--- WHAT IS NEEDED ---
Your job is to copy the data that follows exactly, every line included.

· · · · · · ·

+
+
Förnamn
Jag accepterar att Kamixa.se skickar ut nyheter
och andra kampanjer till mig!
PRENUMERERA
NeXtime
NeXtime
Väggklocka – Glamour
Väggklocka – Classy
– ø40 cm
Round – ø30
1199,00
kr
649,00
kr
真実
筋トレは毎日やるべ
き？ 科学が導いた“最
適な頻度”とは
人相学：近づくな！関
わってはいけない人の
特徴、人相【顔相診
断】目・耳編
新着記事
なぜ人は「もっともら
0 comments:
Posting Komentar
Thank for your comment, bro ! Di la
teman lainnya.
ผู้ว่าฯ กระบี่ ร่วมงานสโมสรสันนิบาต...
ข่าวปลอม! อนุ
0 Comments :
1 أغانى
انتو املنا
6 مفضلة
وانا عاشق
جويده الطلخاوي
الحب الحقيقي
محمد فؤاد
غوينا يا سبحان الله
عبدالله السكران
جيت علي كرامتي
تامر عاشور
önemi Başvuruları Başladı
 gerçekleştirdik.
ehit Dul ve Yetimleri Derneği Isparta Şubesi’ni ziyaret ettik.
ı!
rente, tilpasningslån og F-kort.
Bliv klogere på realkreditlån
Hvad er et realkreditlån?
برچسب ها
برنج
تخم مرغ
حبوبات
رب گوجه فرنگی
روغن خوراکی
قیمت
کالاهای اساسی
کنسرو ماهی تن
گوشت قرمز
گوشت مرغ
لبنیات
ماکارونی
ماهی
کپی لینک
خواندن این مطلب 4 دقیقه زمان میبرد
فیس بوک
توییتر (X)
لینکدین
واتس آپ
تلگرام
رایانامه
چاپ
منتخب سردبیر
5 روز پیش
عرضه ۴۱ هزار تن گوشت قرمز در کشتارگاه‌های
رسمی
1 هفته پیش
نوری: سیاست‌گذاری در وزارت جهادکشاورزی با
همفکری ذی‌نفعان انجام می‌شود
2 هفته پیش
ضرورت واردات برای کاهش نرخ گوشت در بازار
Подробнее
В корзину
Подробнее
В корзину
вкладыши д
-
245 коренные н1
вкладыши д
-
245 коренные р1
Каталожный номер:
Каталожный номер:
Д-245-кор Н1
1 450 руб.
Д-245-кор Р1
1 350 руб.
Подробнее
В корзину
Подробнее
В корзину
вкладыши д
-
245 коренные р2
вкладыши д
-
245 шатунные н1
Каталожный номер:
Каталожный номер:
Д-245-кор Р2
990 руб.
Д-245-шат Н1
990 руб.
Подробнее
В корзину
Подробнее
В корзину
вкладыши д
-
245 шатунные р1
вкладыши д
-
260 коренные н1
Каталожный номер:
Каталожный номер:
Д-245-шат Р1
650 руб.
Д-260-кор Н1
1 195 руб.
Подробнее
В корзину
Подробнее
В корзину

· · · · · · ·

--- TASK SOLUTION ---
+
+
Förnamn
Jag accepterar att Kamixa.se skickar ut nyheter
och andra kampanjer till mig!
PRENUMERERA
NeXtime
NeXtime
Väggklocka – Glamour
Väggklocka – Classy
– ø40 cm
Round – ø30
1199,00
kr
649,00
kr
真実
筋トレは毎日やるべ
き？ 科学が導いた“最
適な頻度”とは
人相学：近づくな！関
わってはいけない人の
特徴、人相【顔相診
断】目・耳編
新着記事
なぜ人は「もっともら
0 comments:
Posting Komentar
Thank for your comment, bro ! Di la
teman lainnya.
ผู้ว่าฯ กระบี่ ร่วมงานสโมสรสันนิบาต...
ข่าวปลอม! อนุ
0 Comments :
1 أغانى
انتو املنا
6 مفضلة
وانا عاشق
جويده الطلخاوي
الحب الحقيقي
محمد فؤاد
غوينا يا سبحان الله
عبدالله السكران
جيت علي كرامتي
تامر عاشور
önemi Başvuruları Başladı
 gerçekleştirdik.
ehit Dul ve Yetimleri Derneği Isparta Şubesi’ni ziyaret ettik.
ı!
rente, tilpasningslån og F-kort.
Bliv klogere på realkreditlån
Hvad er et realkreditlån?
برچسب ها
برنج
تخم مرغ
حبوبات
رب گوجه فرنگی
روغن خوراکی
قیمت
کالاهای اساسی
کنسرو ماهی تن
گوشت قرمز
گوشت مرغ
لبنیات
ماکارونی
ماهی
کپی لینک
خواندن این مطلب 4 دقیقه زمان میبرد
فیس بوک
توییتر (X)
لینکدین
واتس آپ
تلگرام
رایانامه
چاپ
منتخب سردبیر
5 روز پیش
عرضه ۴۱ هزار تن گوشت قرمز در کشتارگاه‌های
رسمی
1 هفته پیش
نوری: سیاست‌گذاری در وزارت جهادکشاورزی با
همفکری ذی‌نفعان انجام می‌شود
2 هفته پیش
ضرورت واردات برای کاهش نرخ گوشت در بازار
Подробнее
В корзину
Подробнее
В корзину
вкладыши д
-
245 коренные н1
вкладыши д
-
245 коренные р1
Каталожный номер:
Каталожный номер:
Д-245-кор Н1
1 450 руб.
Д-245-кор Р1
1 350 руб.
Подробнее
В корзину
Подробнее
В корзину
вкладыши д
-
245 коренные р2
вкладыши д
-
245 шатунные н1
Каталожный номер:
Каталожный номер:
Д-245-кор Р2
990 руб.
Д-245-шат Н1
990 руб.
Подробнее
В корзину
Подробнее
В корзину
вкладыши д
-
245 шатунные р1
вкладыши д
-
260 коренные н1
Каталожный номер:
Каталожный номер:
Д-245-шат Р1
650 руб.
Д-260-кор Н1
1 195 руб.
Подробнее
В корзину
Подробнее
В корзину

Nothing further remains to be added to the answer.